____ Provided material

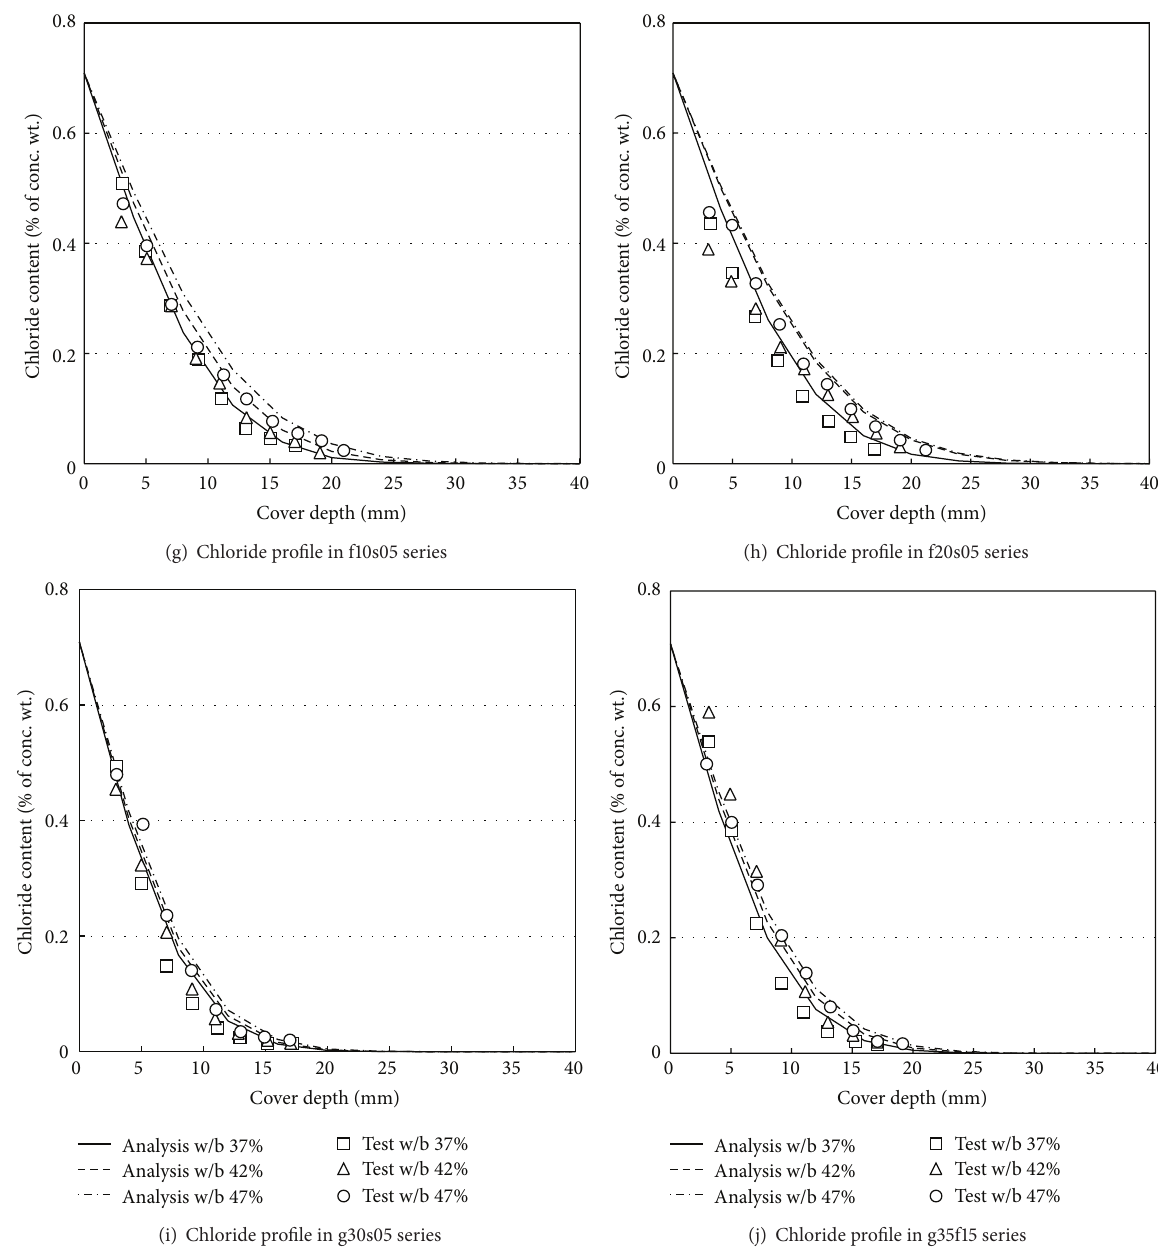
Figure 9: Comparison of chloride profile between NNA and test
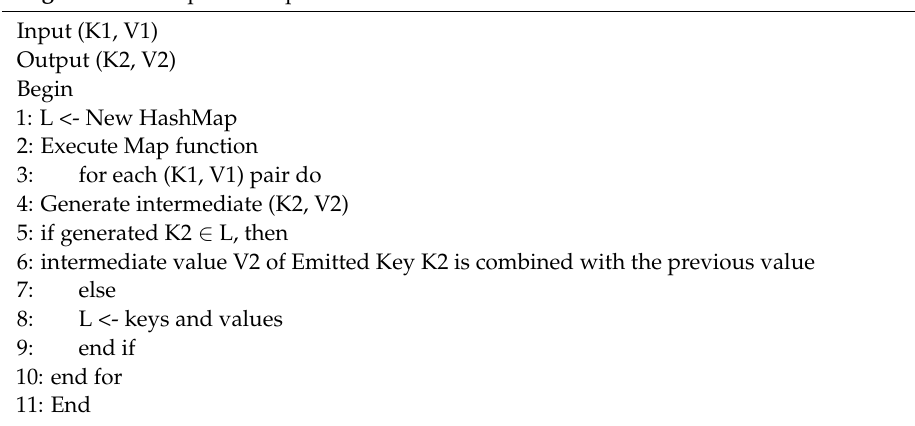
Figure 3. Proposed IMapC in TFR. Algorithm 1 : Proposed Map function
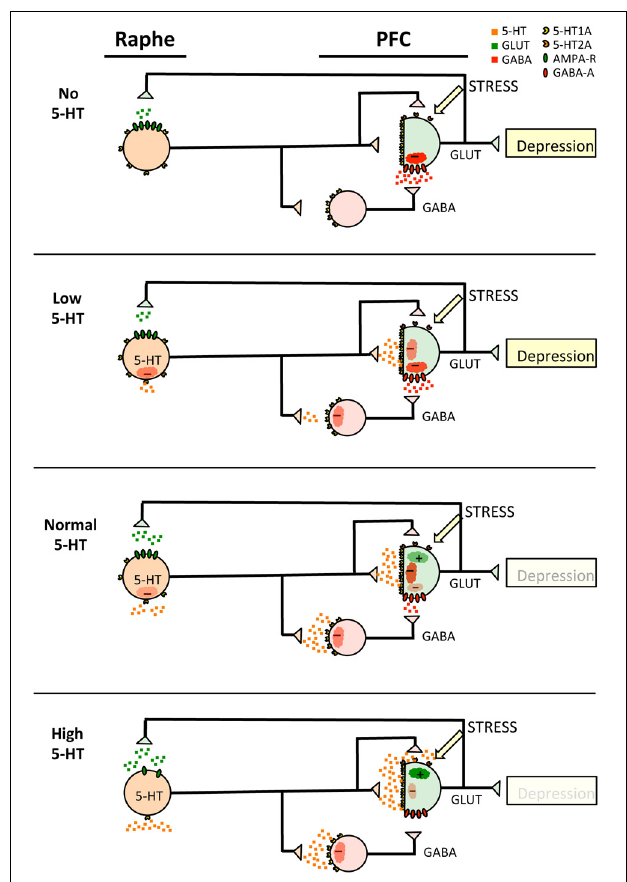
FIGURE 2 | Adult 5-HT-PFC circuitry in depression models. Shown are the components of the Raphe 5-HT-PFC circuit in adult animals with no, low, normal or high levels of 5-HT neurotransmission as indicated. The model shows 5-HT neurons (orange) projecting to prefrontal cortex GABAergic interneurons (red) and glutamatergic pyramidal neurons (green) with transmitter release illustrated as small squares of the same colors. The presence of 5-HT1A (yellow), 5-HT2A (orange), AMPA-glutamate (green) and GABA-A receptors (red) is shown, as well as the response in the target neurons (clouds), stimulatory ( + ) or inhibitory ( − ). The effect of stress to stimulate pyramidal output is also indicated. It is postulated that 5-HT1A-mediated inhibition in adulthood becomes predominant in pyramidal neurons compared to interneurons, and that reduced activity of target pyramidal neurons elicits depression during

________

§ **Action item**:
Exclude images. Return the data above verbatim.

§ **Your response**:
Figure 9: Comparison of chloride profile between NNA and test
Figure 3. Proposed IMapC in TFR. Algorithm 1 : Proposed Map function
FIGURE 2 | Adult 5-HT-PFC circuitry in depression models. Shown are the components of the Raphe 5-HT-PFC circuit in adult animals with no, low, normal or high levels of 5-HT neurotransmission as indicated. The model shows 5-HT neurons (orange) projecting to prefrontal cortex GABAergic interneurons (red) and glutamatergic pyramidal neurons (green) with transmitter release illustrated as small squares of the same colors. The presence of 5-HT1A (yellow), 5-HT2A (orange), AMPA-glutamate (green) and GABA-A receptors (red) is shown, as well as the response in the target neurons (clouds), stimulatory ( + ) or inhibitory ( − ). The effect of stress to stimulate pyramidal output is also indicated. It is postulated that 5-HT1A-mediated inhibition in adulthood becomes predominant in pyramidal neurons compared to interneurons, and that reduced activity of target pyramidal neurons elicits depression during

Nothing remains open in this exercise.